INPUT RECORDS:
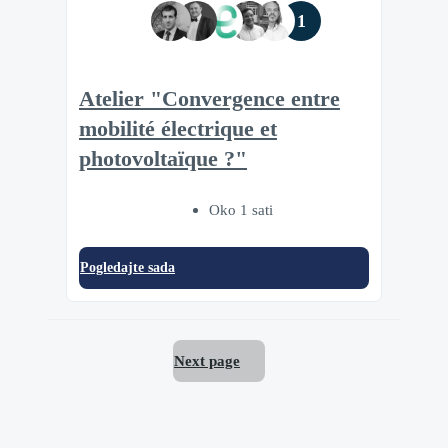
1
Atelier "Convergence entre
mobilité électrique et
photovoltaïque ?"
Oko 1 sati
Pogledajte sada
Next page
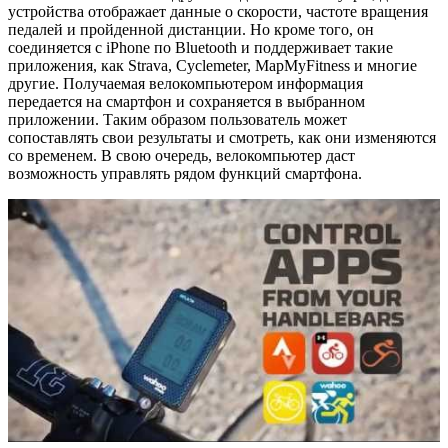
устройства отображает данные о скорости, частоте вращения
педалей и пройденной дистанции. Но кроме того, он
соединяется с iPhone по Bluetooth и поддерживает такие
приложения, как Strava, Cyclemeter, MapMyFitness и многие
другие. Получаемая велокомпьютером информация
передается на смартфон и сохраняется в выбранном
приложении. Таким образом пользователь может
сопоставлять свои результаты и смотреть, как они изменяются
со временем. В свою очередь, велокомпьютер даст
возможность управлять рядом функций смартфона.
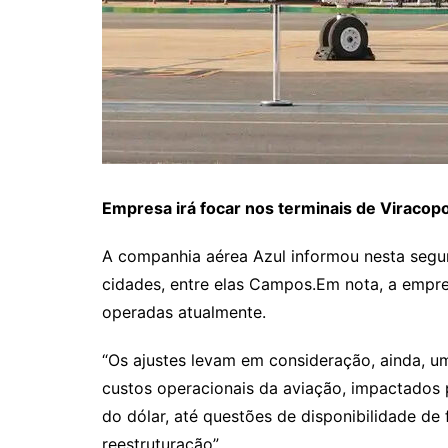
Empresa irá focar nos terminais de Viracopo
A companhia aérea Azul informou nesta segu
cidades, entre elas Campos.Em nota, a empres
operadas atualmente.
“Os ajustes levam em consideração, ainda, u
custos operacionais da aviação, impactados p
do dólar, até questões de disponibilidade de
reestruturação”.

ABOUT THIS TASK: Write out the text of every entry again, putting "Wi-Fi" wherever "Bluetooth" appears and changing nothing else. Omit the pictures.

FINISHED EXERCISE:
1
Atelier "Convergence entre
mobilité électrique et
photovoltaïque ?"
Oko 1 sati
Pogledajte sada
Next page
устройства отображает данные о скорости, частоте вращения
педалей и пройденной дистанции. Но кроме того, он
соединяется с iPhone по Wi-Fi и поддерживает такие
приложения, как Strava, Cyclemeter, MapMyFitness и многие
другие. Получаемая велокомпьютером информация
передается на смартфон и сохраняется в выбранном
приложении. Таким образом пользователь может
сопоставлять свои результаты и смотреть, как они изменяются
со временем. В свою очередь, велокомпьютер даст
возможность управлять рядом функций смартфона.
Empresa irá focar nos terminais de Viracopo
A companhia aérea Azul informou nesta segu
cidades, entre elas Campos.Em nota, a empres
operadas atualmente.
“Os ajustes levam em consideração, ainda, u
custos operacionais da aviação, impactados p
do dólar, até questões de disponibilidade de
reestruturação”.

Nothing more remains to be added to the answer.